TRY IT:
Please return each of the entries exactly, minus their pictures.

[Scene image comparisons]

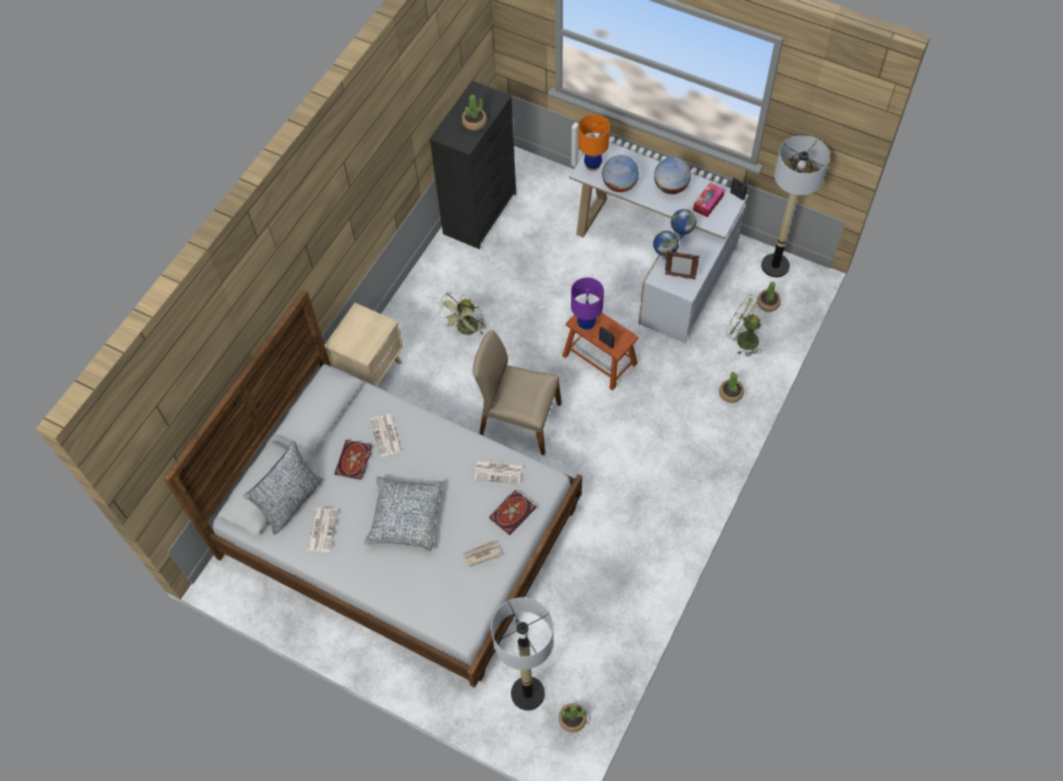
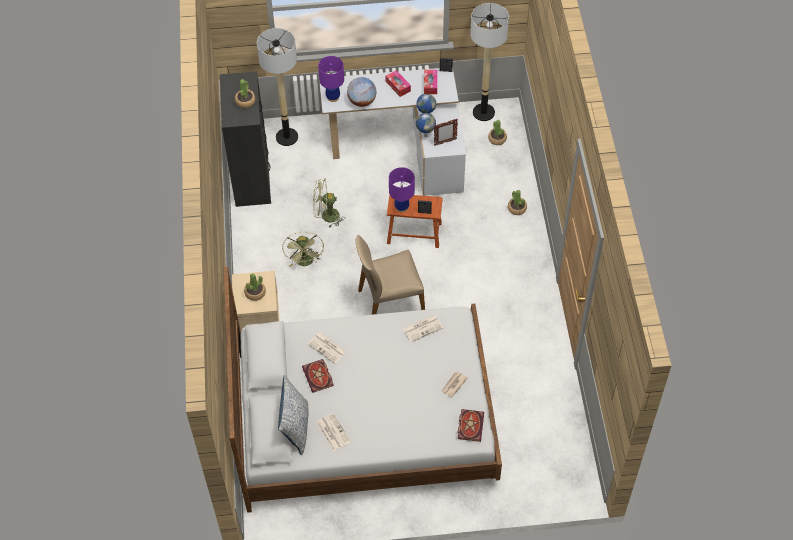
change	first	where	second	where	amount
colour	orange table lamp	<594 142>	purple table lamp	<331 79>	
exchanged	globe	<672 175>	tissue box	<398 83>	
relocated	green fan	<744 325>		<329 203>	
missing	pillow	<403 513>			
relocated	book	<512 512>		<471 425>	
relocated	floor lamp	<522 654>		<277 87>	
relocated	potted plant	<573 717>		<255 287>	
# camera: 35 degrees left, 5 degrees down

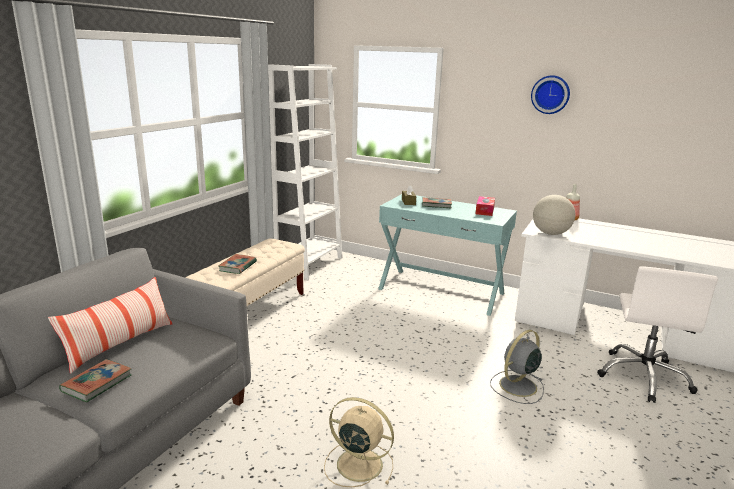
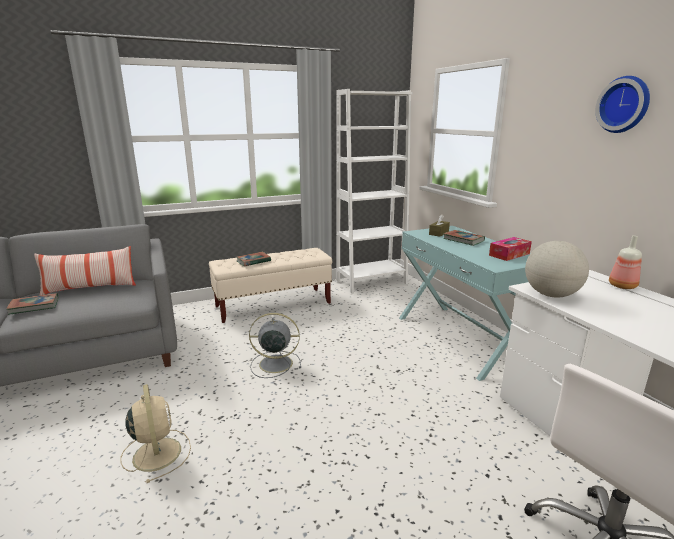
change	first	where	second	where	amount
relocated	grey fan	<517 367>		<275 345>	
# camera: 40 degrees right, 0 degrees up

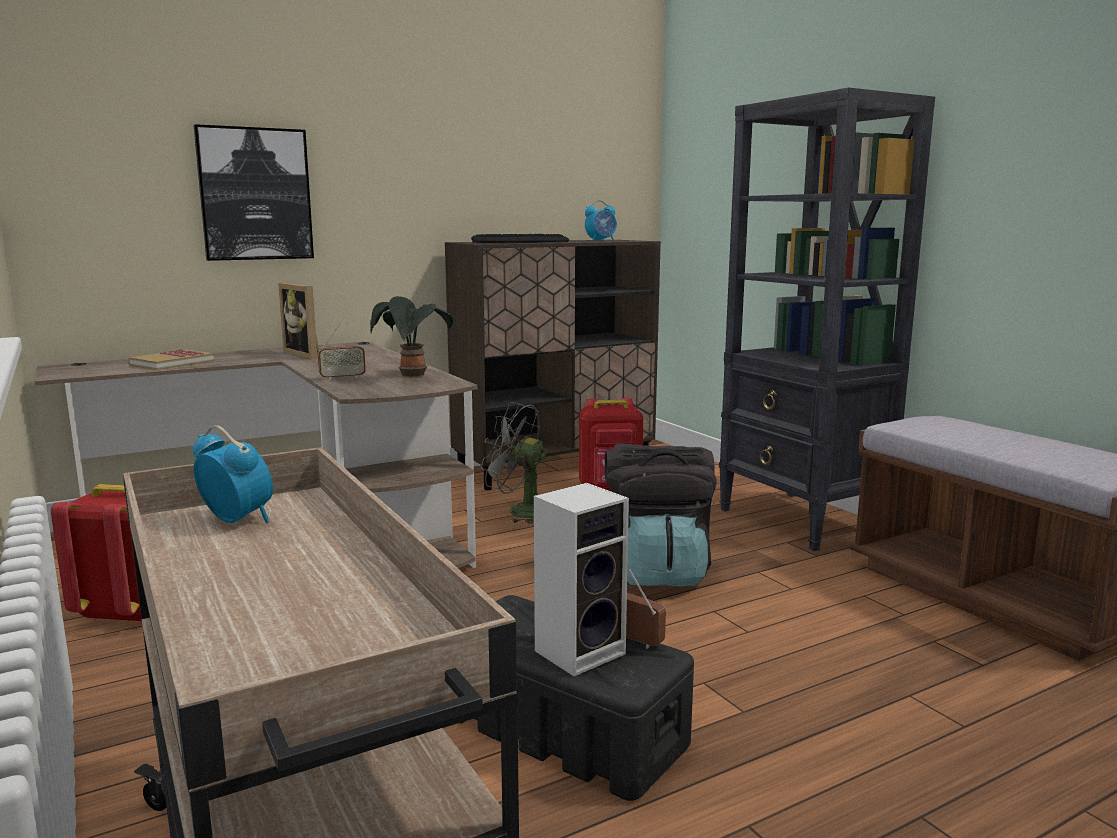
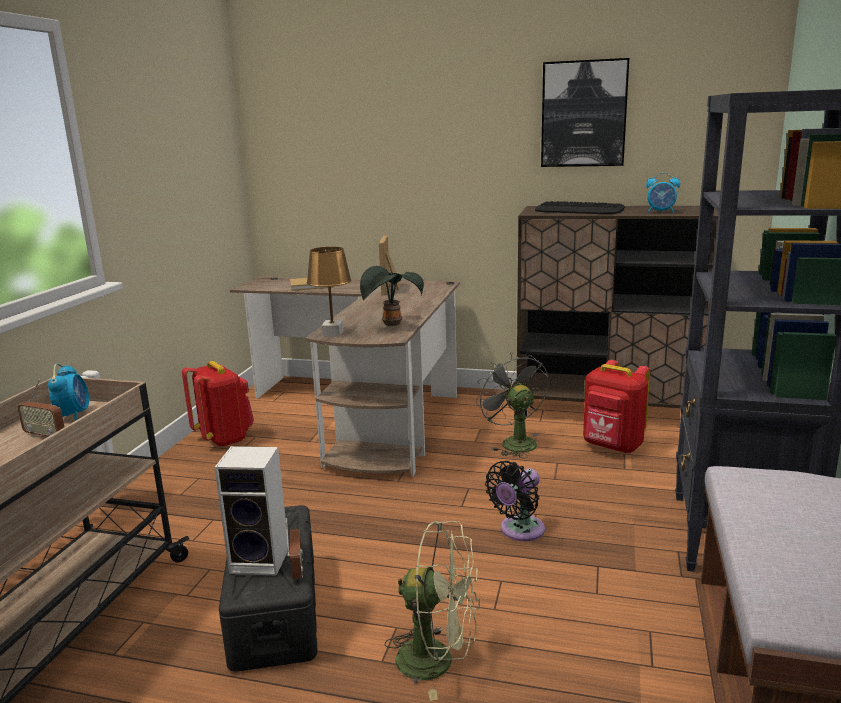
change	first	where	second	where	amount
relocated	picture	<253 192>		<585 112>	
relocated	radio	<342 351>		<41 407>	
exchanged	black backpack	<661 515>	black fan	<515 501>	
appeared			brown table lamp	<329 292>	
appeared			green fan	<432 611>	
# camera: 45 degrees right, 5 degrees up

YOUR SOLUTION:
change	first	where	second	where	amount
colour	orange table lamp	<594 142>	purple table lamp	<331 79>	
exchanged	globe	<672 175>	tissue box	<398 83>	
relocated	green fan	<744 325>		<329 203>	
missing	pillow	<403 513>			
relocated	book	<512 512>		<471 425>	
relocated	floor lamp	<522 654>		<277 87>	
relocated	potted plant	<573 717>		<255 287>	
# camera: 35 degrees left, 5 degrees down

change	first	where	second	where	amount
relocated	grey fan	<517 367>		<275 345>	
# camera: 40 degrees right, 0 degrees up

change	first	where	second	where	amount
relocated	picture	<253 192>		<585 112>	
relocated	radio	<342 351>		<41 407>	
exchanged	black backpack	<661 515>	black fan	<515 501>	
appeared			brown table lamp	<329 292>	
appeared			green fan	<432 611>	
# camera: 45 degrees right, 5 degrees up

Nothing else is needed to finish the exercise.